В бедной головке все спуталось, все смешалось: и разговоры о сатанинских звездах на шапках, и о новых школах, где женщины учатся с открытыми лицами, и о советской власти, заступающейся за обиженных… Довольно дышать пылью и мышиной вонью в чулане. Нет больше сил терпеть… Только первый шаг труден, но раз сломана дверь…
— О-ч-ч-ень хорошо, — громко и смело сказала Жаннат, обращаясь к сеиду Музаффару. — Ваше лицо, незнакомец, мне нравится. У вас лицо честного человека, у вас ясные глаза. Знайте же, он, — она кивнула головой на Хаджи Акбара, — гадина, он животное. У не о вонючее дыхание. Во сне он: «хур-хур» — храпит, точно вол в хлеву. Он вообразил, что я рабыня, что я должна сидеть взаперти! Нет! Не смей приближаться ко мне!.. Теперь все. Я пойду в город. Я знаю, там есть такой товарищ — Комсомол. Тебе покажут, как насильничать молодых девушек.

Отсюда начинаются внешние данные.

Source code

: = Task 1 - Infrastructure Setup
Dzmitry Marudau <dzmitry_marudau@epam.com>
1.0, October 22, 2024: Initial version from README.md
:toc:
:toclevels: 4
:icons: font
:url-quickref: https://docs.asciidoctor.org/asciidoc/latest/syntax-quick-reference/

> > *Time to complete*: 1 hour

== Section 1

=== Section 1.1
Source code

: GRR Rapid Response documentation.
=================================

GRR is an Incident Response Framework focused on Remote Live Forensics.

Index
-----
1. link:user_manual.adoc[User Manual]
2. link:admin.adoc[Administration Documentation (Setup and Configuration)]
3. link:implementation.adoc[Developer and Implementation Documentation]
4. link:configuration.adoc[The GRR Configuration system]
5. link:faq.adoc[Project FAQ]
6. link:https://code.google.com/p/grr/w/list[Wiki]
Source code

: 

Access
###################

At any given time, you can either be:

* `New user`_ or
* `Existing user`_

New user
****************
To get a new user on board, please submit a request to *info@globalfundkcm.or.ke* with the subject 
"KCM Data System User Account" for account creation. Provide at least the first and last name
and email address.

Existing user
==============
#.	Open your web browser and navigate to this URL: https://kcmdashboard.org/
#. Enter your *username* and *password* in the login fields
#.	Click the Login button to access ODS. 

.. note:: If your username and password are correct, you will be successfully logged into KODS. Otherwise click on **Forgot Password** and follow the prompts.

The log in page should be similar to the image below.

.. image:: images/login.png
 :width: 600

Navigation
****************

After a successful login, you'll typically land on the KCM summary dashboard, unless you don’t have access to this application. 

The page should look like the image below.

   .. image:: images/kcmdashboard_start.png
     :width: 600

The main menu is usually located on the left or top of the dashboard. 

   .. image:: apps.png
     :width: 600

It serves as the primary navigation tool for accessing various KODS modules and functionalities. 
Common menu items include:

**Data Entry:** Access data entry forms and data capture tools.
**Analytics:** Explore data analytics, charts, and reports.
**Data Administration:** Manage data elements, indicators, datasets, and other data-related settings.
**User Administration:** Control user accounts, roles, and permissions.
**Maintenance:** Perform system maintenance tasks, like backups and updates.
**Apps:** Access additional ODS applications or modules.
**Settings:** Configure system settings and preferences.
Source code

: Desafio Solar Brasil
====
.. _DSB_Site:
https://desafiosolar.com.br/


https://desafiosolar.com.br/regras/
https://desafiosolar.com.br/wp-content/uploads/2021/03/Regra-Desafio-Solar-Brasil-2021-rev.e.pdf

Лицо Жаннат стало пунцовым, краска залила щеки, подбородок и всю шею. Жаннат тряхнула косами и закончила:
— Тебе покажут, как издеваться над девушкой в наше время свободы. Тебя, животное, посадят, будут судить и поставят к стенке.
И хоть огонь лампы угрожающе прыгал перед глазами Хаджи Акбара, он, издав вой, кинулся на молодую женщину.
Крикнув: «Не пускайте его!» — Жаннат швырнула лампу и исчезла. Каморка погрузилась в темноту. Яростно залаяла собака, хлопнули тяжелые створки.
— Она все слышала! — сдавленно произнес сеид Музаффар и бросился, забыв о больной ноге, к выходу. Вышло так, что он оказался на какое-то мгновение в проеме двери раньше Хаджи Акбара и преградил ему дорогу. Хаджи Акбар пыхтел и стонал: «Да ну же, да отойдите же!» Когда он наконец выбрался во двор и закричал: «Держите ее!» — над ухом его прозвучал приглушенно голос сеида Музаффара:
— Не делайте шума, лучше не делайте шума.
Плачущим голосом Прыщавый простонал:
— Ее поймать надо. Она всю Бухару перемутит. И как она сумела запорку сломать? О!..
И он выбежал.
Присев на пороге, сеид Музаффар мрачно прислушивался к суматохе, поднявшейся во дворе. Кто-то страшно ругался, шлепая по грязи. Подпрыгивало в темноте тусклое пламя фонаря «летучая мышь». Лаяла собака, и ее лай подхватили сотни псов. Доносился голос Хаджи Акбара, что-то объяснявшего разбуженным соседям. Стучали двери, гремели засовы.
Наконец желтое пятно света стало приближаться, выхватывая из тьмы то колесо арбы, то меланхолично жующую морду верблюда, то кучу мусора. Совсем рядом возникло перекошенное злобой прыщавое лицо Хаджи Акбара.